## Your instructions
Identify every line in the entries below that contains the string "tangentPropagation" and copy each such line. Match case exactly.

## Stored data
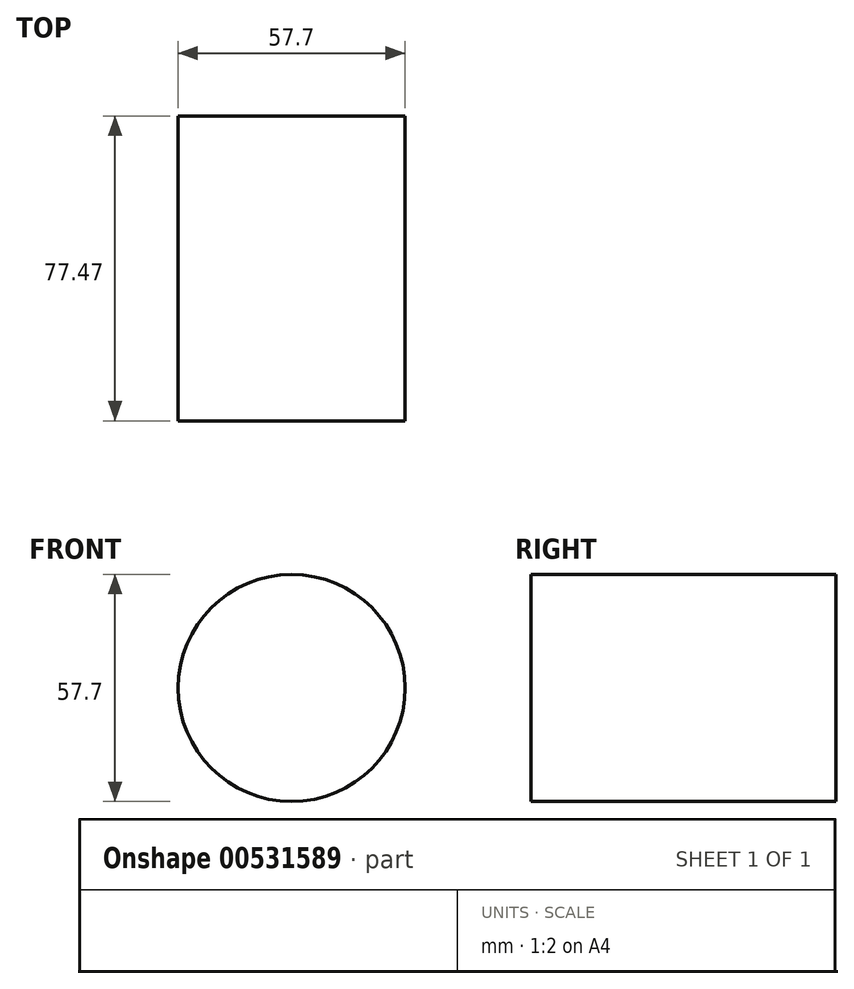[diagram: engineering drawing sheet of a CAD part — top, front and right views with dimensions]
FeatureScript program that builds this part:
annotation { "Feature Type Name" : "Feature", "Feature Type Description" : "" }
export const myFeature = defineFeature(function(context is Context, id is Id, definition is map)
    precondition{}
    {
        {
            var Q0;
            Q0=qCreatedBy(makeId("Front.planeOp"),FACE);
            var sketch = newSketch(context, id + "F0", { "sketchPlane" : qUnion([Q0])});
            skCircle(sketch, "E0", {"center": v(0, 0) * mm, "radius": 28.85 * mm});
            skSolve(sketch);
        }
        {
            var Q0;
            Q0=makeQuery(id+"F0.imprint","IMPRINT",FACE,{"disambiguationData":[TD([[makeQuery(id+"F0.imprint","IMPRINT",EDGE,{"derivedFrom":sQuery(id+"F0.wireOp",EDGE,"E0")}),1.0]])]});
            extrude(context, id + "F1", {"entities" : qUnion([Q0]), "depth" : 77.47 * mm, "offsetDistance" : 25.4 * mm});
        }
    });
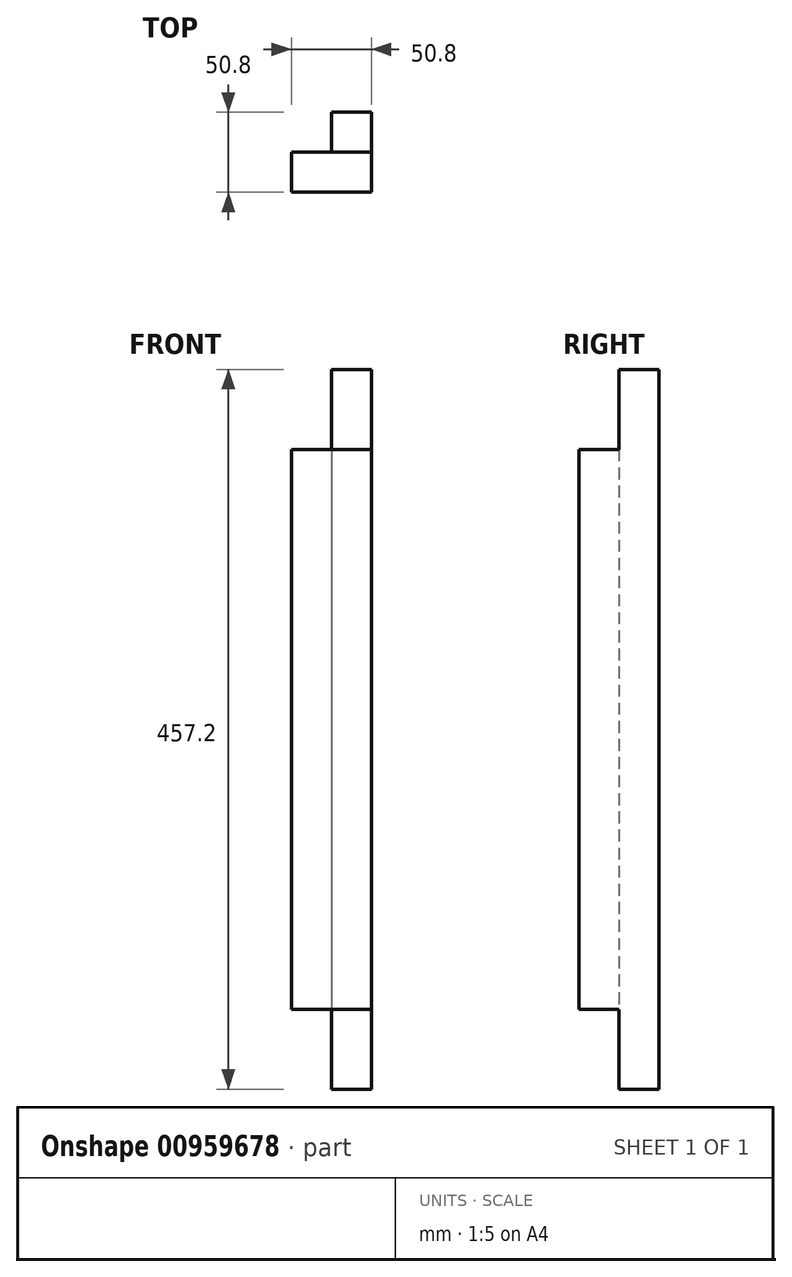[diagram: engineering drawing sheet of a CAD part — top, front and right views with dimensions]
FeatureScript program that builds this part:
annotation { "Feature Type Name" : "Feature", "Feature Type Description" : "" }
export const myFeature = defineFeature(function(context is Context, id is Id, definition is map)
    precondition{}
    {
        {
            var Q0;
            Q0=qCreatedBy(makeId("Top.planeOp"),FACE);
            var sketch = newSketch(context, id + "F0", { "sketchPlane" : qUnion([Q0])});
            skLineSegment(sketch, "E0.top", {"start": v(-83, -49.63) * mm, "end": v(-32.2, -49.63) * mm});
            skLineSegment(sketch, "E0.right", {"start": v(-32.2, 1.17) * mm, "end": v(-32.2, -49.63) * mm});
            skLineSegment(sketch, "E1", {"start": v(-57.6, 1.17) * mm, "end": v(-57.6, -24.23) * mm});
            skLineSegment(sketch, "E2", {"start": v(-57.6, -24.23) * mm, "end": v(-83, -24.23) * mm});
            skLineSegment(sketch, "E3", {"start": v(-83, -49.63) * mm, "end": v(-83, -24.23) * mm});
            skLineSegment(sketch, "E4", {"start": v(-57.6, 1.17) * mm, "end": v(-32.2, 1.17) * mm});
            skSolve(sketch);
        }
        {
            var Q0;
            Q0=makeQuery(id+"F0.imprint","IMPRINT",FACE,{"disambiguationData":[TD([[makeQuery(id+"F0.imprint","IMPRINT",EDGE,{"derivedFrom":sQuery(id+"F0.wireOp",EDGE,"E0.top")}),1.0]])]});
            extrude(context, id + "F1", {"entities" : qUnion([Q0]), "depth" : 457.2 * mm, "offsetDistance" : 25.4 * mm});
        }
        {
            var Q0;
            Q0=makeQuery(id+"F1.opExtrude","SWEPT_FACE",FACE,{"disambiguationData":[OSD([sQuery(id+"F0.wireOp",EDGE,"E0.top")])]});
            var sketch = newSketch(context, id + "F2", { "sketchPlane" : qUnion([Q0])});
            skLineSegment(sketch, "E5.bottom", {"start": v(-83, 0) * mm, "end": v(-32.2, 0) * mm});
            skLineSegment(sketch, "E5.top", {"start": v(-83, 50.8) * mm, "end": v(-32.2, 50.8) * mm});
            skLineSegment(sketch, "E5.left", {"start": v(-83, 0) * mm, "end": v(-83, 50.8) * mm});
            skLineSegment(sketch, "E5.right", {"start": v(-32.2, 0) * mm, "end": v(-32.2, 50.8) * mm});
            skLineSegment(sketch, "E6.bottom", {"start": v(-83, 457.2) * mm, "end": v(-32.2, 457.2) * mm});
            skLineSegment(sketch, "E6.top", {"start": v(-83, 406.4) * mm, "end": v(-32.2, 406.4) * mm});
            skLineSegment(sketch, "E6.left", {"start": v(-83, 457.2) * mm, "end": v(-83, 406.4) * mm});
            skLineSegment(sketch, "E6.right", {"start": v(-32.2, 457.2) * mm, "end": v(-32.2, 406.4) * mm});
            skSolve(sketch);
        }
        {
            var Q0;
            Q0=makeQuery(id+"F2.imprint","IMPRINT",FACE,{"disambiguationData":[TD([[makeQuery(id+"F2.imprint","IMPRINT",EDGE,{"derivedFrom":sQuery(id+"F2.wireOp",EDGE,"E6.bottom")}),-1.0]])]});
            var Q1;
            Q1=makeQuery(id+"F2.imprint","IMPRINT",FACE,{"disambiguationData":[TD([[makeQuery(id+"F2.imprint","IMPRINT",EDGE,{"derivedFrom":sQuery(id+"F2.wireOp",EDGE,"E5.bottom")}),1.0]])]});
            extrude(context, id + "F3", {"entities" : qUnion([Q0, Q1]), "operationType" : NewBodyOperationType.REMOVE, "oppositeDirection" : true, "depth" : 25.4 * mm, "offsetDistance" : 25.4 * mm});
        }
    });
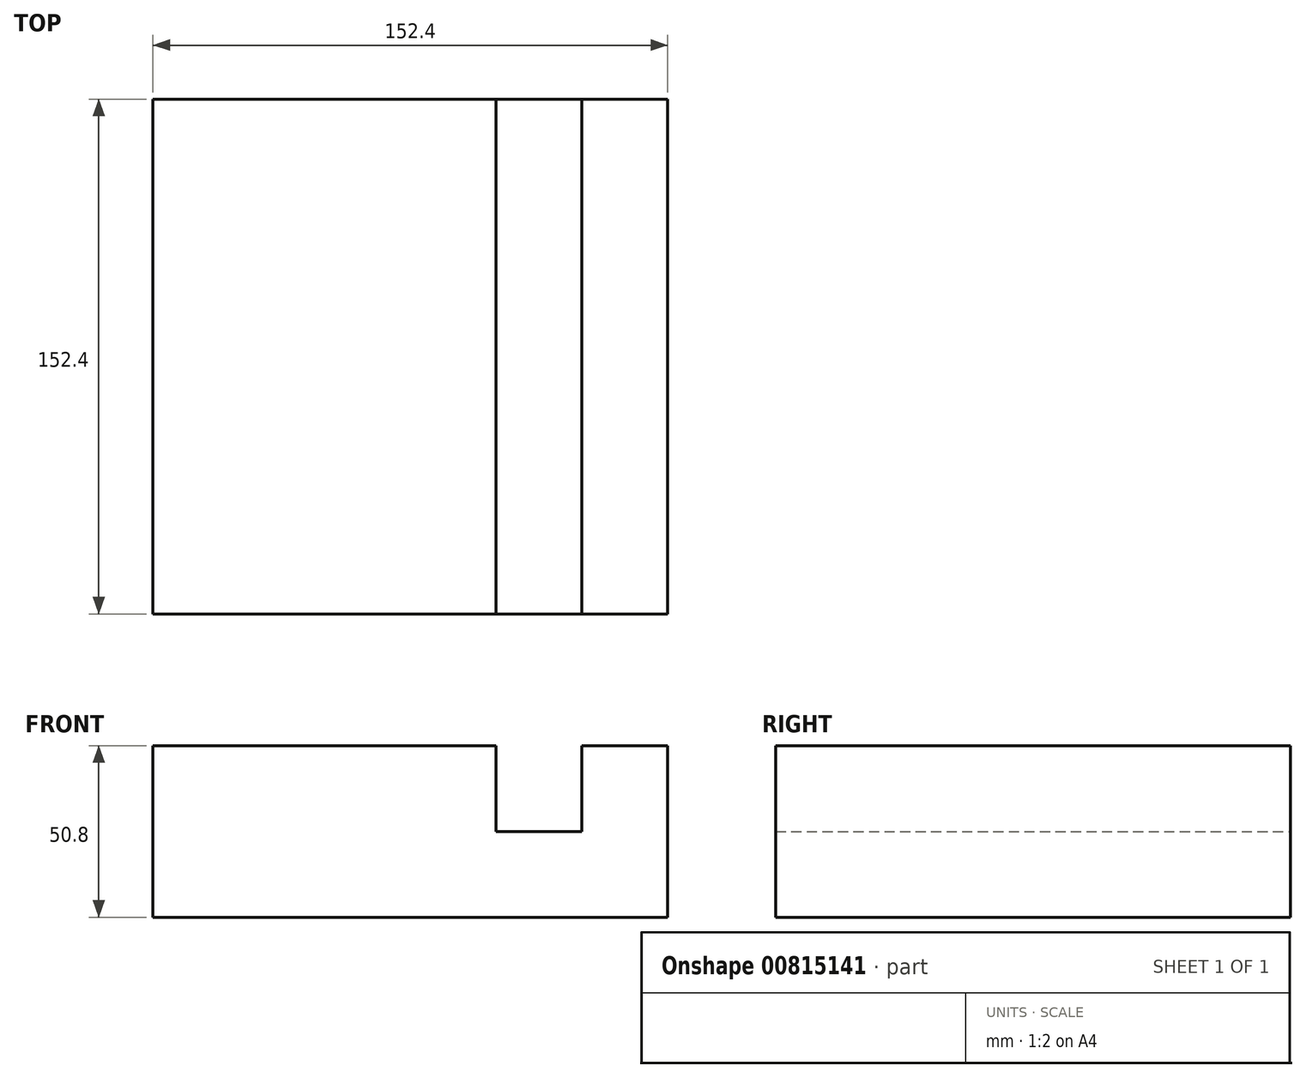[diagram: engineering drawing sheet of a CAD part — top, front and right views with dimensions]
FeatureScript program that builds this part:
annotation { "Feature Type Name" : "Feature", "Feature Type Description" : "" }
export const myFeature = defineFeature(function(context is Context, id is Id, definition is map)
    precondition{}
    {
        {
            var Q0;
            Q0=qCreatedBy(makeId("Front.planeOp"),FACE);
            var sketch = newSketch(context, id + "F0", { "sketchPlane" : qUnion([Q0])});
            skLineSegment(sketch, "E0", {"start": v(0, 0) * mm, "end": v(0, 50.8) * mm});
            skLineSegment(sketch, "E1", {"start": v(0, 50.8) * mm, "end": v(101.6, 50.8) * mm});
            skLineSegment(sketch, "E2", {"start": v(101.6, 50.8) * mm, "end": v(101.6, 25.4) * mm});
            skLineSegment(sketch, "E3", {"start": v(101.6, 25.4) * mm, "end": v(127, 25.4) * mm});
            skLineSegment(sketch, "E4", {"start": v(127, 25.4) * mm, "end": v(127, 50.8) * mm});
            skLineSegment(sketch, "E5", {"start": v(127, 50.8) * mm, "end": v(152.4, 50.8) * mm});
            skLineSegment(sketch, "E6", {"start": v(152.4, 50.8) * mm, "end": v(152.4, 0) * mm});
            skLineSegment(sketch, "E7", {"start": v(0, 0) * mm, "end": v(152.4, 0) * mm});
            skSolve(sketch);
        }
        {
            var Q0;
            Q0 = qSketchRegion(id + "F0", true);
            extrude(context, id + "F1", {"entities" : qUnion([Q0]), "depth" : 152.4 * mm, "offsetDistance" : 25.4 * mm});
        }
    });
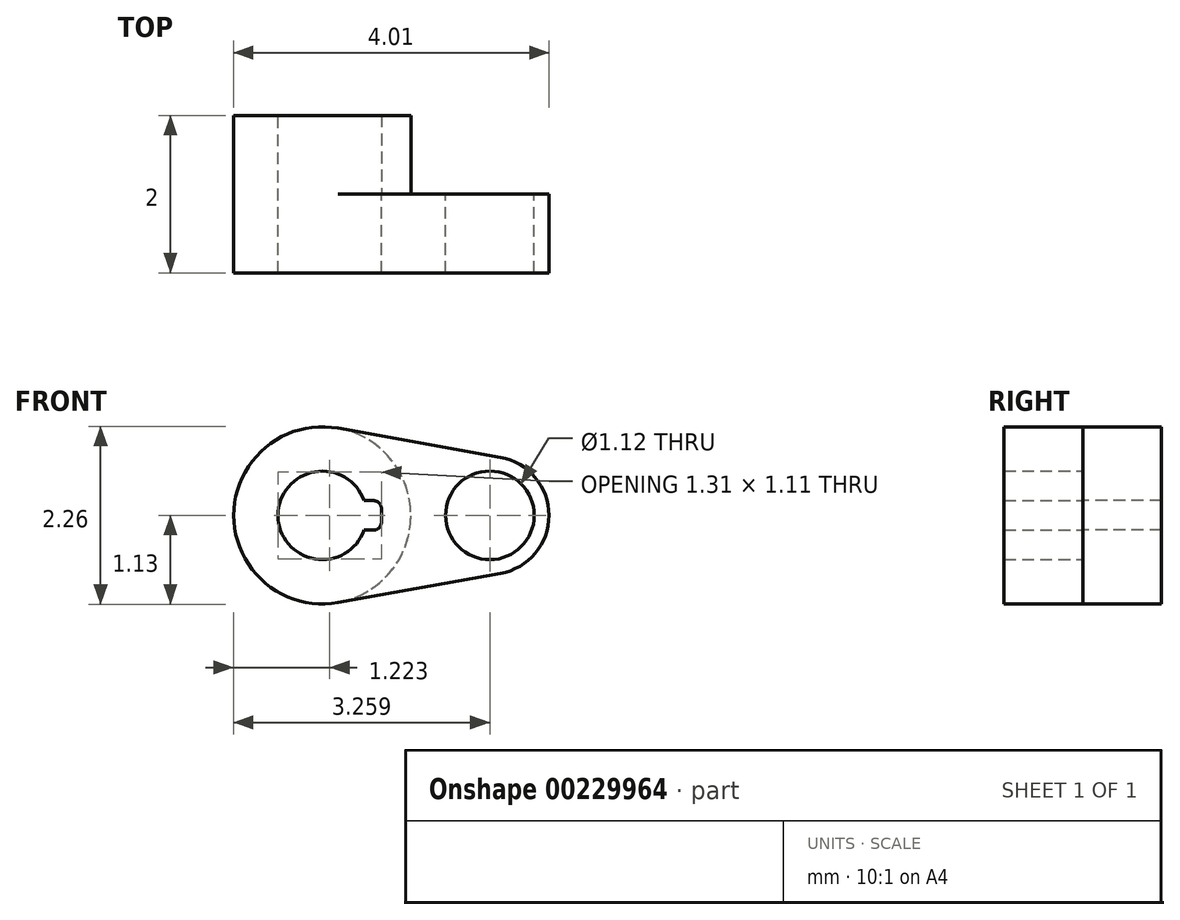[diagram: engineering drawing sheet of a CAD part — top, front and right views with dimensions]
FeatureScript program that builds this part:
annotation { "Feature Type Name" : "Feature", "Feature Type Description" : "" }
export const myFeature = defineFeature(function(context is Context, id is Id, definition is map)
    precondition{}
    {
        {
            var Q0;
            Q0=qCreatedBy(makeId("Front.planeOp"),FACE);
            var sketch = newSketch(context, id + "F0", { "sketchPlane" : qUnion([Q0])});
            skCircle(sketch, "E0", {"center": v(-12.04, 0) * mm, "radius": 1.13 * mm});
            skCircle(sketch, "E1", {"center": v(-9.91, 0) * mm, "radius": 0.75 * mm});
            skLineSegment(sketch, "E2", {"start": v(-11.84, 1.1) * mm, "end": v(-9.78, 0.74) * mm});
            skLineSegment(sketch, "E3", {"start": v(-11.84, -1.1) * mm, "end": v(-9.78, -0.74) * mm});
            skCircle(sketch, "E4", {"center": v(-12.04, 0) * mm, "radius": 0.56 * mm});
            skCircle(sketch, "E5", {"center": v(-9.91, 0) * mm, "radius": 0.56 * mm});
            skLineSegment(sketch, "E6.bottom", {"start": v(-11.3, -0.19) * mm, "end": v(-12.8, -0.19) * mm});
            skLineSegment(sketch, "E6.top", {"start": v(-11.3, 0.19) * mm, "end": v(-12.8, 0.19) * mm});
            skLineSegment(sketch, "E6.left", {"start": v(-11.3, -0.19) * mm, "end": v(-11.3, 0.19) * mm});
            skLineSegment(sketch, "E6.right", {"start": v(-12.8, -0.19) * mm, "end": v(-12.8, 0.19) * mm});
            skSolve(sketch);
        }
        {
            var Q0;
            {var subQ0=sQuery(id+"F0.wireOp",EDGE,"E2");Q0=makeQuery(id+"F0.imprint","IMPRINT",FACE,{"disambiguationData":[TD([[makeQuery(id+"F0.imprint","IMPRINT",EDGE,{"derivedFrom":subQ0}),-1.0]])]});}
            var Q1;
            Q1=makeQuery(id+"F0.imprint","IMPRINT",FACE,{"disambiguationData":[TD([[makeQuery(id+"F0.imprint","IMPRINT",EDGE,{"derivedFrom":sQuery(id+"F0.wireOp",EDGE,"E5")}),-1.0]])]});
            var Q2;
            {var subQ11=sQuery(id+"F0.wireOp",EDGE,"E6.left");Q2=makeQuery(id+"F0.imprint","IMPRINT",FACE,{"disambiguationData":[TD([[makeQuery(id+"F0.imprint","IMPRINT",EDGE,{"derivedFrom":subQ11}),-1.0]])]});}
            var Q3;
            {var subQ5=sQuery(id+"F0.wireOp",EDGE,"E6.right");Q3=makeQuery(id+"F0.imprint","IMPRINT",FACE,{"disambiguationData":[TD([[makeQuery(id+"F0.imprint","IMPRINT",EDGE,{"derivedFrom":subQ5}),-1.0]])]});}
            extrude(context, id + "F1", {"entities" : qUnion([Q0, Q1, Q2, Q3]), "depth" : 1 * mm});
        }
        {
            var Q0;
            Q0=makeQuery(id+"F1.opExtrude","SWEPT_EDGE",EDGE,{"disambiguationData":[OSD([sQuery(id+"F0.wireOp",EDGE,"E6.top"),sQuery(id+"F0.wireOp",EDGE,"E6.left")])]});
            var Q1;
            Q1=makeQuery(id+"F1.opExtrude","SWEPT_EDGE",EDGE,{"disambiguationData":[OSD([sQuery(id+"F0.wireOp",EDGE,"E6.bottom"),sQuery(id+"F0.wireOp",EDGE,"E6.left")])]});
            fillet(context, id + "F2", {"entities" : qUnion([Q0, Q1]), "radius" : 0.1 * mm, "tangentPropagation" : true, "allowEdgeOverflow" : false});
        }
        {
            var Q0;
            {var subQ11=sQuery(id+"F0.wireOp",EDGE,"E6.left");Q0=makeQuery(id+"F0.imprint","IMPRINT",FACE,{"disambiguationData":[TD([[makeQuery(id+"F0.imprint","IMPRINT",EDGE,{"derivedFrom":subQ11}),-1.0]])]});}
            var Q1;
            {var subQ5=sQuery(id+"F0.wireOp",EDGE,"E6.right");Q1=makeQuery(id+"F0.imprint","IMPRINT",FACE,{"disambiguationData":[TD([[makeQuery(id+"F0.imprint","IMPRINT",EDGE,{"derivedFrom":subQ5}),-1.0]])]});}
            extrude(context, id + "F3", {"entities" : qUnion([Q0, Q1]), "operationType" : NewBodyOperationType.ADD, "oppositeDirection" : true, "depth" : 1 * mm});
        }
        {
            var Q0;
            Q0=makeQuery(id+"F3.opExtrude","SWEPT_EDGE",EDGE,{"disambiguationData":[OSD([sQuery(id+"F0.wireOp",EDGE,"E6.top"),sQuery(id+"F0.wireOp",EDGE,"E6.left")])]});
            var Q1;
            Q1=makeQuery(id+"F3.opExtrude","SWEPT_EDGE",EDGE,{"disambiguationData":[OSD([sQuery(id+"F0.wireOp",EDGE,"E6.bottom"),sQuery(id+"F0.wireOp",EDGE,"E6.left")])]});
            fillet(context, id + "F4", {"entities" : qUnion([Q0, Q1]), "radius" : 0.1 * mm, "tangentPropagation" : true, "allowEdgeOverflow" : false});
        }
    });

## Answer to this exercise
            fillet(context, id + "F2", {"entities" : qUnion([Q0, Q1]), "radius" : 0.1 * mm, "tangentPropagation" : true, "allowEdgeOverflow" : false});
            fillet(context, id + "F4", {"entities" : qUnion([Q0, Q1]), "radius" : 0.1 * mm, "tangentPropagation" : true, "allowEdgeOverflow" : false});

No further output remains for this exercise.